Removing duplicates from a list

Rubinho · Sep 14, 2005

I've a list with duplicate members and I need to make each entry
unique.

I've come up with two ways of doing it and I'd like some input on what
would be considered more pythonic (or at least best practice).

Method 1 (the traditional approach)

for x in mylist:
if mylist.count(x) > 1:
mylist.remove(x)

Method 2 (not so traditional)

mylist = set(mylist)
mylist = list(mylist)

Converting to a set drops all the duplicates and converting back to a
list, well, gets it back to a list which is what I want.

I can't imagine one being much faster than the other except in the case
of a huge list and mine's going to typically have less than 1000
elements.

What do you think?

Cheers,

Robin

Thomas Guettler · Sep 14, 2005

Am Wed, 14 Sep 2005 04:38:35 -0700 schrieb Rubinho:

I've a list with duplicate members and I need to make each entry
unique.

I've come up with two ways of doing it and I'd like some input on what
would be considered more pythonic (or at least best practice).

mylist = set(mylist)
mylist = list(mylist)

Converting to a set drops all the duplicates and converting back to a
list, well, gets it back to a list which is what I want.

I can't imagine one being much faster than the other except in the case
of a huge list and mine's going to typically have less than 1000
elements.
········
**List of tasks:**
a) Please answer these questions on the thread on removing duplicates from a list:
(i) In Method 1, which call checks whether an item appears more than once?
(ii) Fewer than how many elements does Robin expect the list to typically have?
(iii) What date and time does Thomas Guettler's reply give for Rubinho's post?
b) Carry on the thread on removing duplicates from a list, starting after its last line.
The rows that come next play no part in this.

**Collected data entries:**
········
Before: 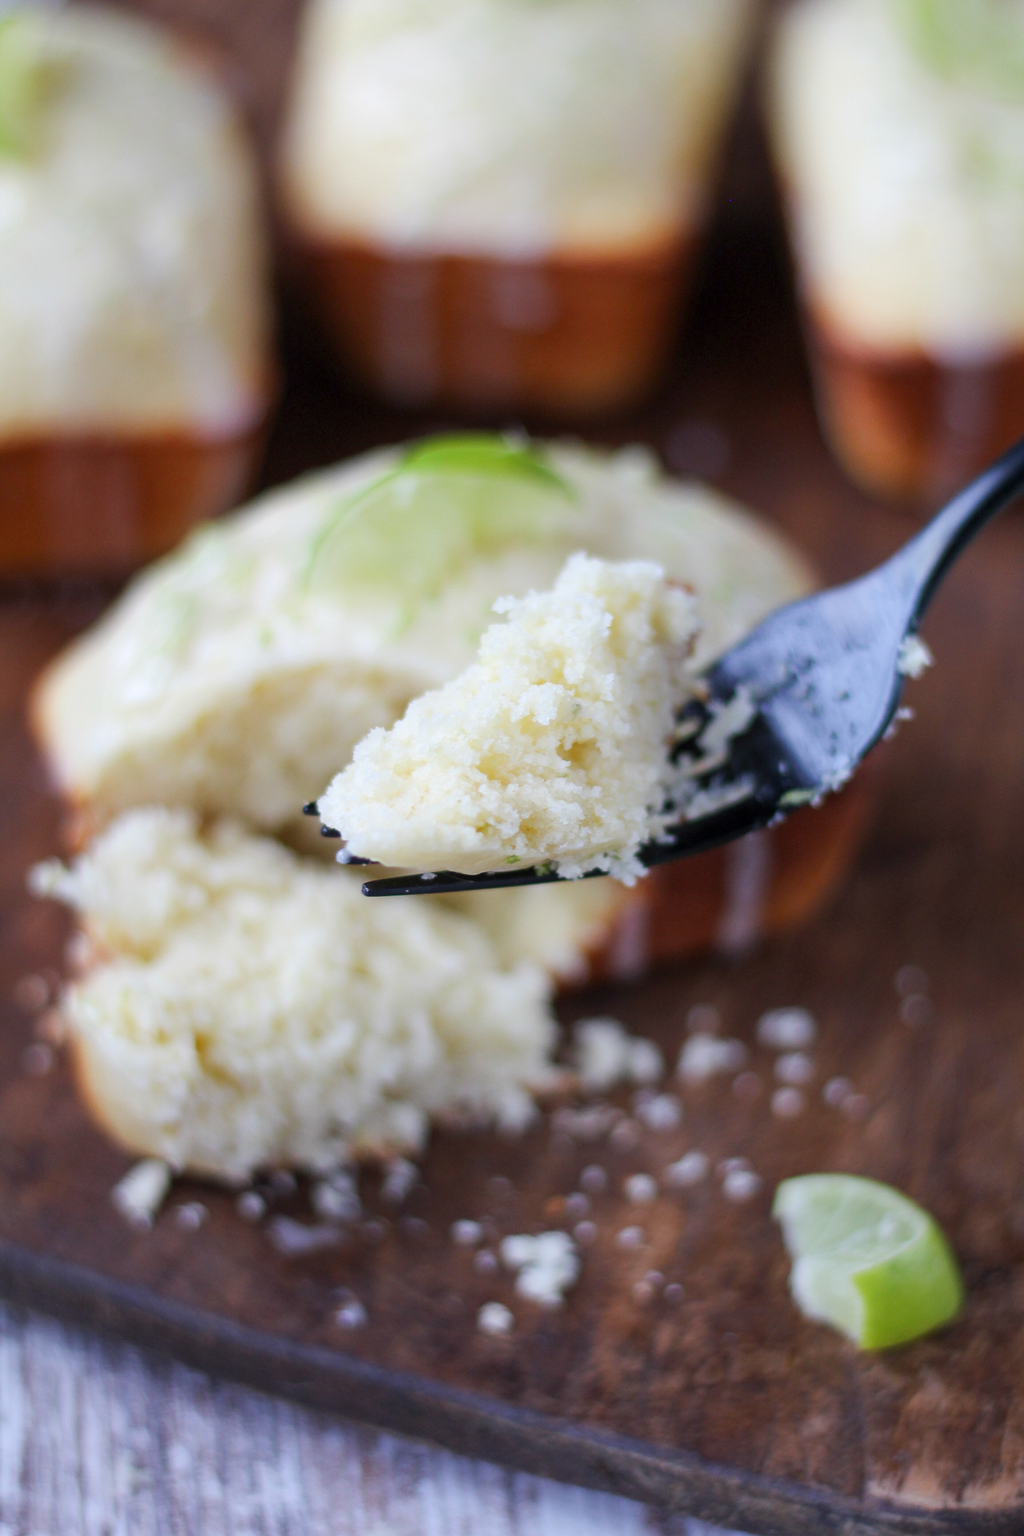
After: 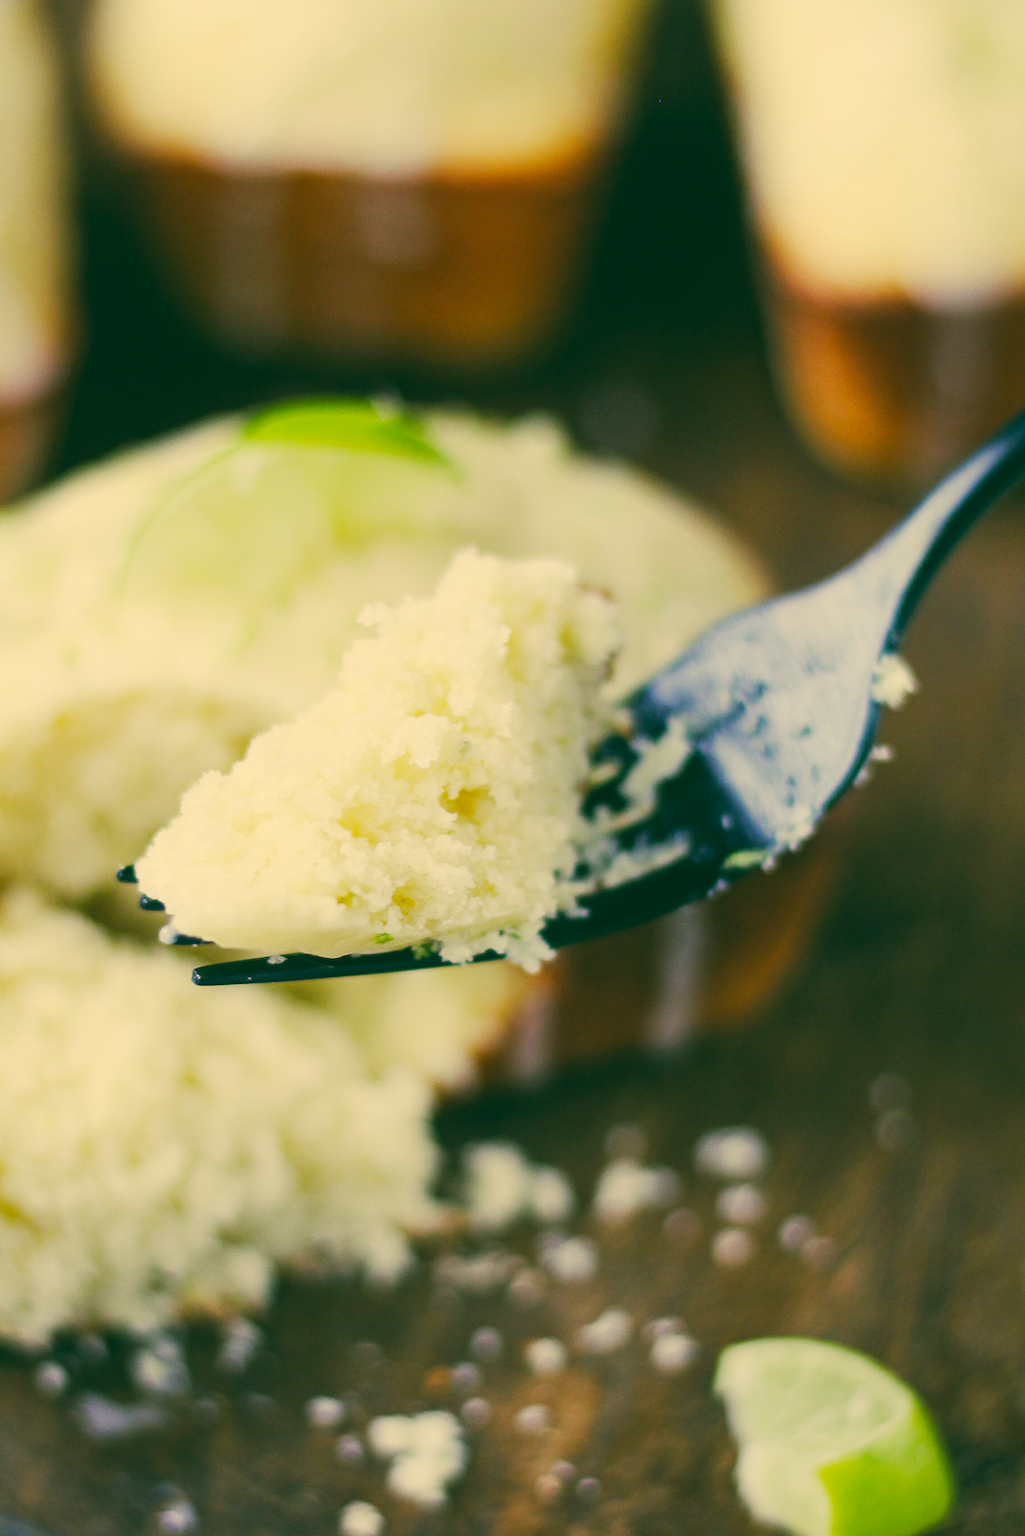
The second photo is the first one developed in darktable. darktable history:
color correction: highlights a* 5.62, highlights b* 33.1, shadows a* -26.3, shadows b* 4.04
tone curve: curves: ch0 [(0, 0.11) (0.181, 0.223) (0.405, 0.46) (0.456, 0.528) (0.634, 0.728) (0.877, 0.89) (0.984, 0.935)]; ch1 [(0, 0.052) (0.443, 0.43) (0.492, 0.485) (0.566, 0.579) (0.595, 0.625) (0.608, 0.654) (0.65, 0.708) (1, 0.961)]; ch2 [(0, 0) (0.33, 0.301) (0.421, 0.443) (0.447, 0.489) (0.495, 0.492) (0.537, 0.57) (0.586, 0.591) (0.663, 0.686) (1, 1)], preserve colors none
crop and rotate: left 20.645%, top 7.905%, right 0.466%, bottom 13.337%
········
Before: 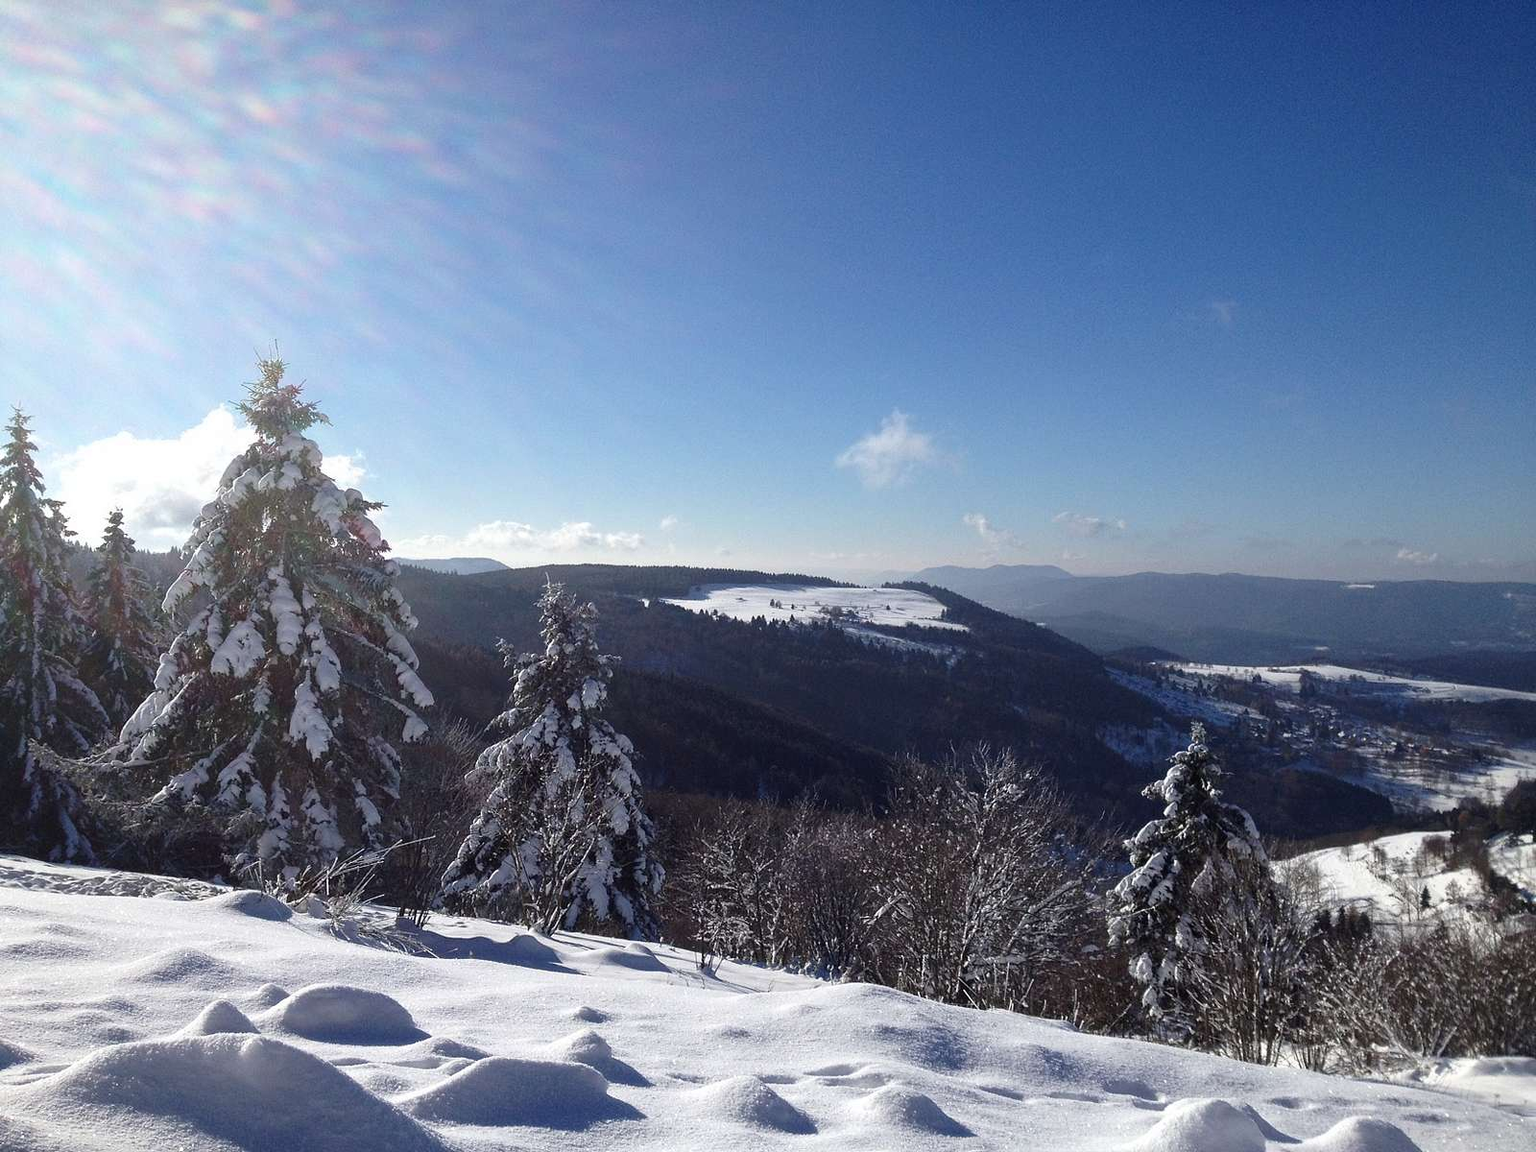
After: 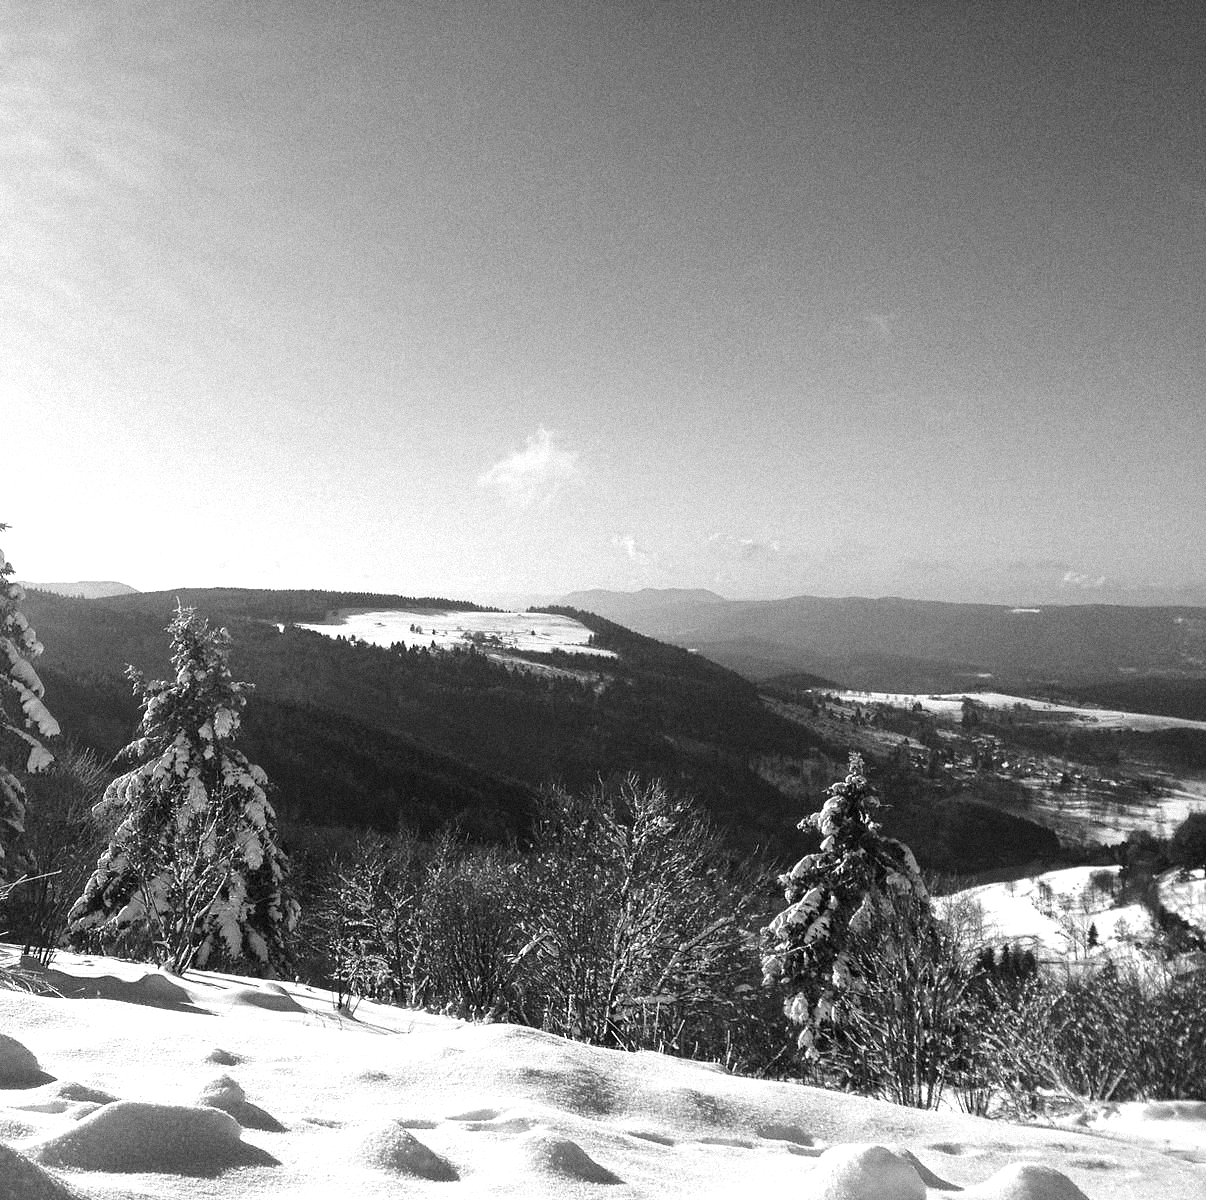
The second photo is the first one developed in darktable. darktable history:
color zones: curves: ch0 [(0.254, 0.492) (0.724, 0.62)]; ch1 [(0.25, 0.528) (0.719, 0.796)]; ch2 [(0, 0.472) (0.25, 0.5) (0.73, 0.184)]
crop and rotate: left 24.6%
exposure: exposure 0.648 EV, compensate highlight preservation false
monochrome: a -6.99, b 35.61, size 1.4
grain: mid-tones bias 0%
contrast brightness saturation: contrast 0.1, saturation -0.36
········
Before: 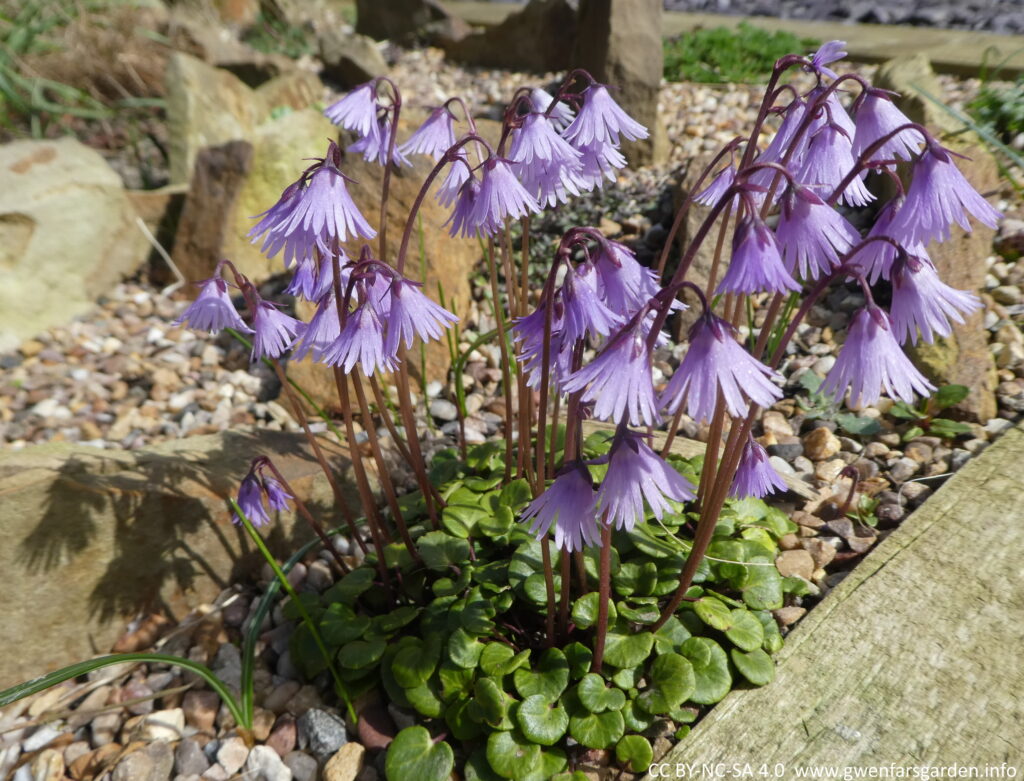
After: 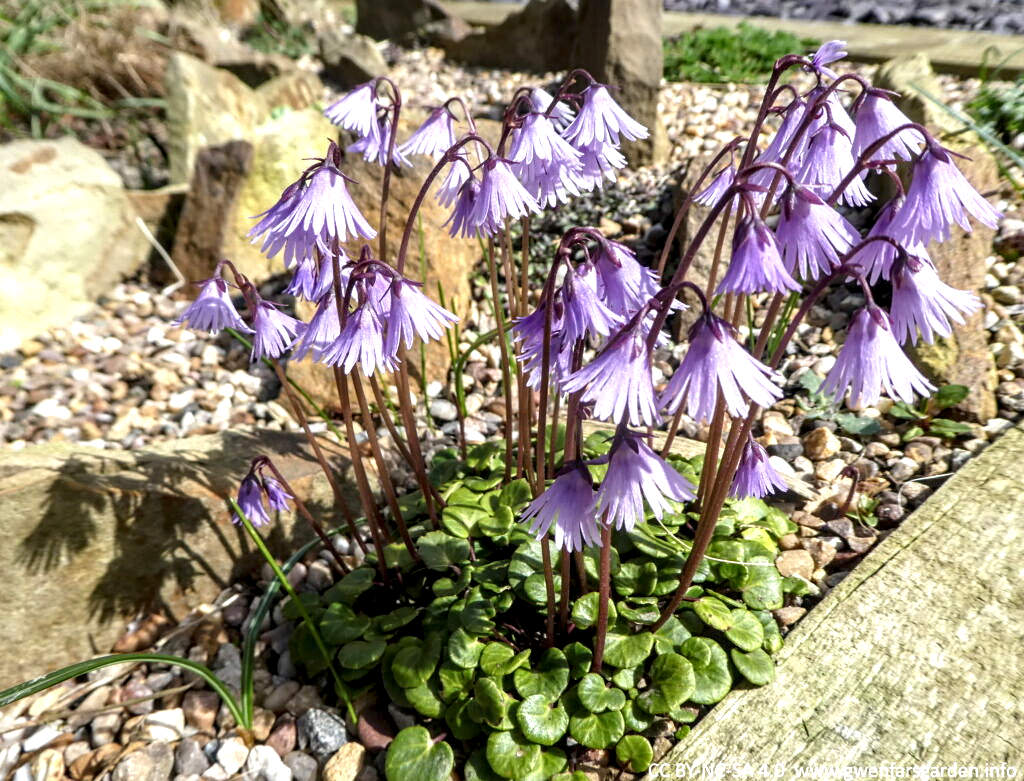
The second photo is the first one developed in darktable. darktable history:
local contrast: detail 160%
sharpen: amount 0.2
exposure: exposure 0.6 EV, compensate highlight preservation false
········
**Results in order:**
a)
(i) mylist.count(x)
(ii) 1000
(iii) Wed, 14 Sep 2005 04:38:35 -0700

b)
What do you think?

Hi,

I would use "set":

mylist=list(set(mylist))

Thomas

Will McGugan · Sep 14, 2005

Rubinho said:
I've a list with duplicate members and I need to make each entry
unique.

I've come up with two ways of doing it and I'd like some input on what
would be considered more pythonic (or at least best practice).

Method 1 (the traditional approach)

for x in mylist:
if mylist.count(x) > 1:
mylist.remove(x)

Method 2 (not so traditional)

mylist = set(mylist)
mylist = list(mylist)

Converting to a set drops all the duplicates and converting back to a
list, well, gets it back to a list which is what I want.

I can't imagine one being much faster than the other except in the case
of a huge list and mine's going to typically have less than 1000
elements.

I would imagine that 2 would be significantly faster. Method 1 uses
'count' which must make a pass through every element of the list, which
would be slower than the efficient hashing that set does. I'm also not
sure about removing an element whilst iterating, I think thats a no-no.

Will McGugan

Peter Otten · Sep 14, 2005

Rubinho said:
I've a list with duplicate members and I need to make each entry
unique.

I've come up with two ways of doing it and I'd like some input on what
would be considered more pythonic (or at least best practice).

Method 1 (the traditional approach)

for x in mylist:
if mylist.count(x) > 1:
mylist.remove(x)

That would be an odd tradition:

mylist = [1, 2, 1, 3, 2, 3]
for x in mylist:

Click to expand...

Click to expand...

.... if mylist.count(x) > 1:
.... mylist.remove(x)
....[2, 1, 2, 3] # oops!

See "Unexpected Behavior Iterating over a Mutating Object"
http://mail.python.org/pipermail/python-list/2005-September/298993.html
thread for the most recent explanation.

Rather, the traditional approach for an algorithmic problem in Python is to
ask Tim Peters, see his recipe at
http://aspn.activestate.com/ASPN/Cookbook/Python/Recipe/52560/
(which predates Python's set class).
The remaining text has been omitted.